Preventing healthcare fraud – whether through programs envisioned by the ACA or not – continues to enjoy unwavering support on both sides of the political aisle. Proponents of the ACA have leveraged this bipartisan support to create new government programs to crack down on healthcare fraud. For instance, the Healthcare Fraud Prevention and Enforcement Action Team (“HEAT”) is a joint task force between HHS and the Department of Justice. Co-directed by HHS Secretary Kathleen Sebelius and Attorney General Eric Holder, the creation of HEAT has “made the fight against Medicare a cabinet-level priority.” HEAT’s mission, among other things, is “to gather resources across the government to help prevent waste, fraud and abuse in the Medicare and Medicaid programs.” Since its inception in 2008, HEAT has charged over 1,400 defendants responsible for collectively falsely billing Medicare more than $4.8 billion – at least a 75% increase in convictions compared to any year before HEAT was created.
More recently, HEAT coordinated a seven-city sting operation that led to charging of 91 individuals collectively responsible for $429.2 million in fraudulent billing. In a press release after the sting operation, Secretary Sebelius praised the ACA stating that it “gives [HHS] new tools to better fight fraud and make Medicare stronger.” The Secretary went on to state that HEAT will use these new tools to “stop future payments to many of the healthcare providers suspected of fraud, saving Medicare resources and taxpayer dollars from being lost to fraud in the first place.”

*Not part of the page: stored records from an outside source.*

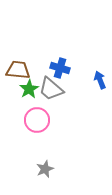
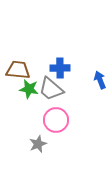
blue cross: rotated 18 degrees counterclockwise
green star: rotated 30 degrees counterclockwise
pink circle: moved 19 px right
gray star: moved 7 px left, 25 px up
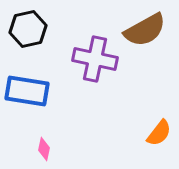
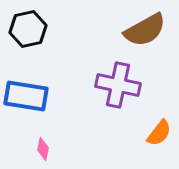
purple cross: moved 23 px right, 26 px down
blue rectangle: moved 1 px left, 5 px down
pink diamond: moved 1 px left
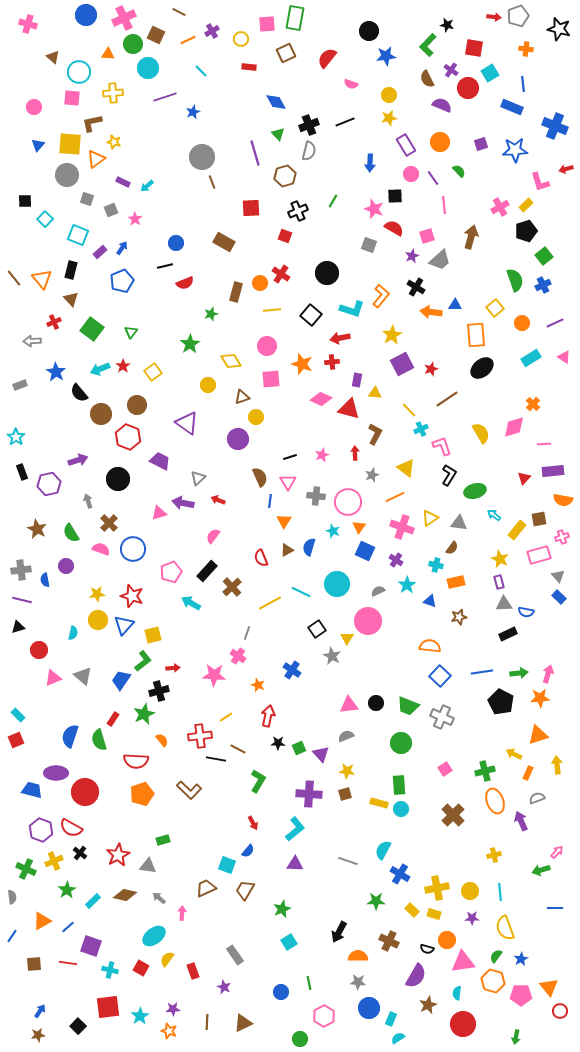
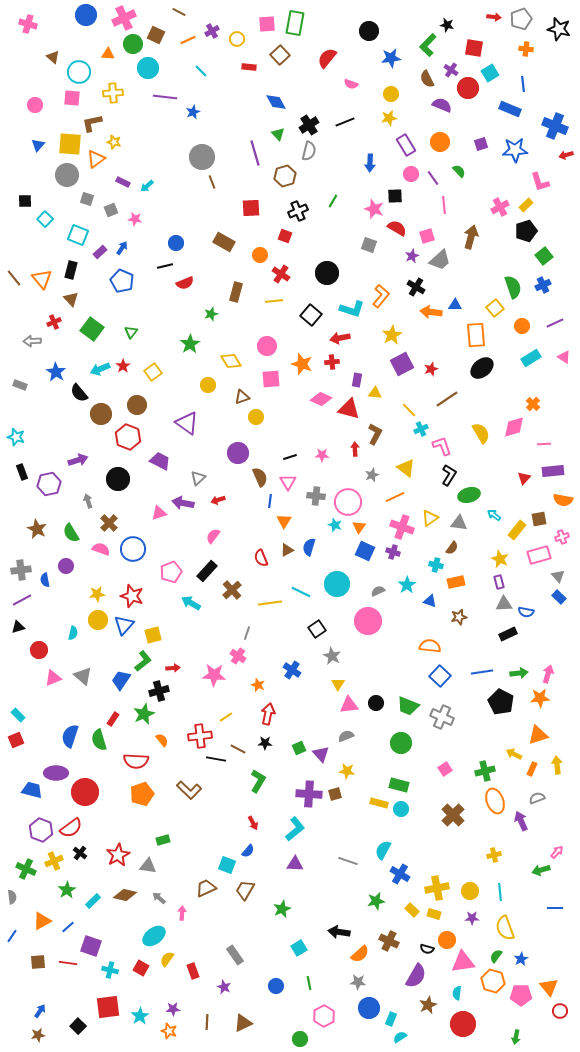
gray pentagon at (518, 16): moved 3 px right, 3 px down
green rectangle at (295, 18): moved 5 px down
yellow circle at (241, 39): moved 4 px left
brown square at (286, 53): moved 6 px left, 2 px down; rotated 18 degrees counterclockwise
blue star at (386, 56): moved 5 px right, 2 px down
yellow circle at (389, 95): moved 2 px right, 1 px up
purple line at (165, 97): rotated 25 degrees clockwise
pink circle at (34, 107): moved 1 px right, 2 px up
blue rectangle at (512, 107): moved 2 px left, 2 px down
black cross at (309, 125): rotated 12 degrees counterclockwise
red arrow at (566, 169): moved 14 px up
pink star at (135, 219): rotated 24 degrees counterclockwise
red semicircle at (394, 228): moved 3 px right
green semicircle at (515, 280): moved 2 px left, 7 px down
blue pentagon at (122, 281): rotated 25 degrees counterclockwise
orange circle at (260, 283): moved 28 px up
yellow line at (272, 310): moved 2 px right, 9 px up
orange circle at (522, 323): moved 3 px down
gray rectangle at (20, 385): rotated 40 degrees clockwise
cyan star at (16, 437): rotated 18 degrees counterclockwise
purple circle at (238, 439): moved 14 px down
red arrow at (355, 453): moved 4 px up
pink star at (322, 455): rotated 24 degrees clockwise
green ellipse at (475, 491): moved 6 px left, 4 px down
red arrow at (218, 500): rotated 40 degrees counterclockwise
cyan star at (333, 531): moved 2 px right, 6 px up
purple cross at (396, 560): moved 3 px left, 8 px up; rotated 16 degrees counterclockwise
brown cross at (232, 587): moved 3 px down
purple line at (22, 600): rotated 42 degrees counterclockwise
yellow line at (270, 603): rotated 20 degrees clockwise
yellow triangle at (347, 638): moved 9 px left, 46 px down
red arrow at (268, 716): moved 2 px up
black star at (278, 743): moved 13 px left
orange rectangle at (528, 773): moved 4 px right, 4 px up
green rectangle at (399, 785): rotated 72 degrees counterclockwise
brown square at (345, 794): moved 10 px left
red semicircle at (71, 828): rotated 65 degrees counterclockwise
green star at (376, 901): rotated 12 degrees counterclockwise
black arrow at (339, 932): rotated 70 degrees clockwise
cyan square at (289, 942): moved 10 px right, 6 px down
orange semicircle at (358, 956): moved 2 px right, 2 px up; rotated 138 degrees clockwise
brown square at (34, 964): moved 4 px right, 2 px up
blue circle at (281, 992): moved 5 px left, 6 px up
cyan semicircle at (398, 1038): moved 2 px right, 1 px up
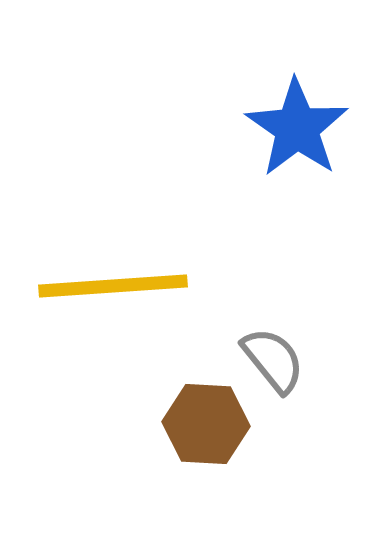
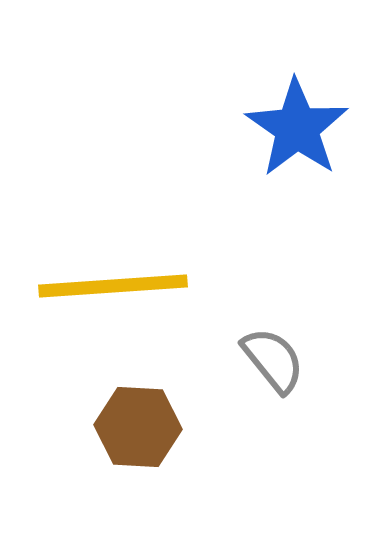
brown hexagon: moved 68 px left, 3 px down
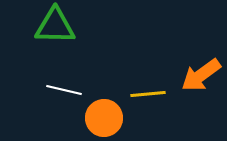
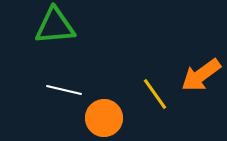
green triangle: rotated 6 degrees counterclockwise
yellow line: moved 7 px right; rotated 60 degrees clockwise
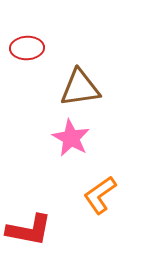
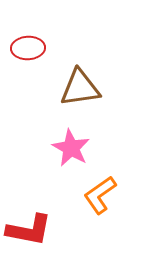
red ellipse: moved 1 px right
pink star: moved 10 px down
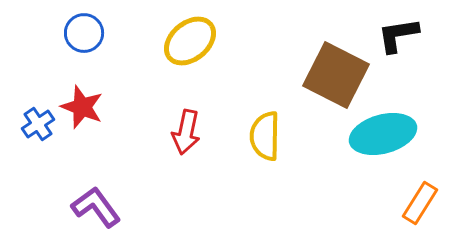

Through the ACA, the federal government is now armed with unprecedented power to prevent and punish healthcare fraud. In addition to the ACA’s new anti-fraud directives, the 2013 OIG Work Plan will review current aspects of the Medicare and Medicaid programs to identify areas that are particularly vulnerable to fraud. The federal government isn’t strictly focused on fraud intentionally committed by society’s most corrupt. Rather, it has launched an “all hands on deck” approach to identify and recover any overpayment that results in a waste of taxpayer dollars. As the government continues to throw money and resources at fraud prevention (the ACA alone has pledged an additional $350 million in funding over the next 10 years), it is more important than ever to be sure your organization is compliant with Medicare and Medicaid billing requirements.
[ii] The 12 standards were published at 59 Fed. Reg. 49080.
[iii] The federal rule requiring Medicaid MCOs to establish programs to identify fraud can be found at 42 CFR § 438.608.